» **Stored data entries**:
- - - -
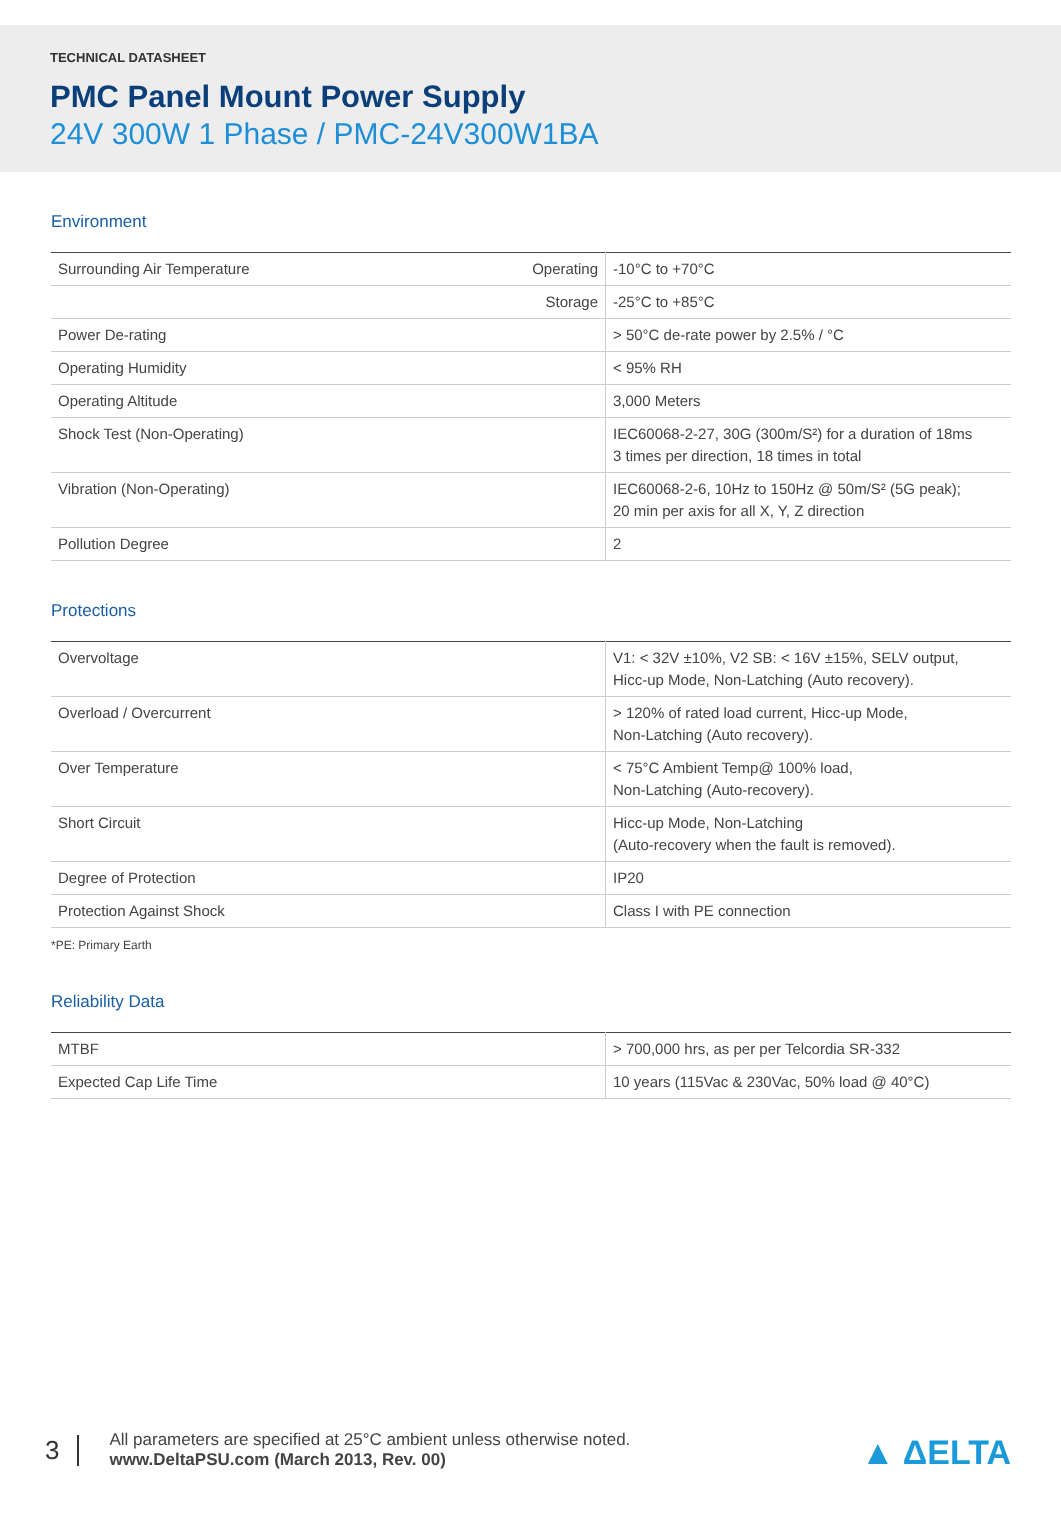TECHNICAL DATASHEET
PMC Panel Mount Power Supply
24V 300W 1 Phase / PMC-24V300W1BA
Environment
| Surrounding Air Temperature | Operating | -10°C to +70°C |
| | Storage | -25°C to +85°C |
| Power De-rating | | > 50°C de-rate power by 2.5% / °C |
| Operating Humidity | | < 95% RH |
| Operating Altitude | | 3,000 Meters |
| Shock Test (Non-Operating) | | IEC60068-2-27, 30G (300m/S²) for a duration of 18ms 3 times per direction, 18 times in total |
| Vibration (Non-Operating) | | IEC60068-2-6, 10Hz to 150Hz @ 50m/S² (5G peak); 20 min per axis for all X, Y, Z direction |
| Pollution Degree | | 2 |
Protections
| Overvoltage | V1: < 32V ±10%, V2 SB: < 16V ±15%, SELV output, Hicc-up Mode, Non-Latching (Auto recovery). |
| Overload / Overcurrent | > 120% of rated load current, Hicc-up Mode, Non-Latching (Auto recovery). |
| Over Temperature | < 75°C Ambient Temp@ 100% load, Non-Latching (Auto-recovery). |
| Short Circuit | Hicc-up Mode, Non-Latching (Auto-recovery when the fault is removed). |
| Degree of Protection | IP20 |
| Protection Against Shock | Class I with PE connection |
*PE: Primary Earth
Reliability Data
| MTBF | > 700,000 hrs, as per per Telcordia SR-332 |
| Expected Cap Life Time | 10 years (115Vac & 230Vac, 50% load @ 40°C) |
3
All parameters are specified at 25°C ambient unless otherwise noted.
www.DeltaPSU.com (March 2013, Rev. 00)
▲ ΔELTA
- - - -
» **What to do**:
Search the entries for the word "Temperature". Copy each line where it appears.

» **Response box**:
| Surrounding Air Temperature | Operating | -10°C to +70°C |
| Over Temperature | < 75°C Ambient Temp@ 100% load, Non-Latching (Auto-recovery). |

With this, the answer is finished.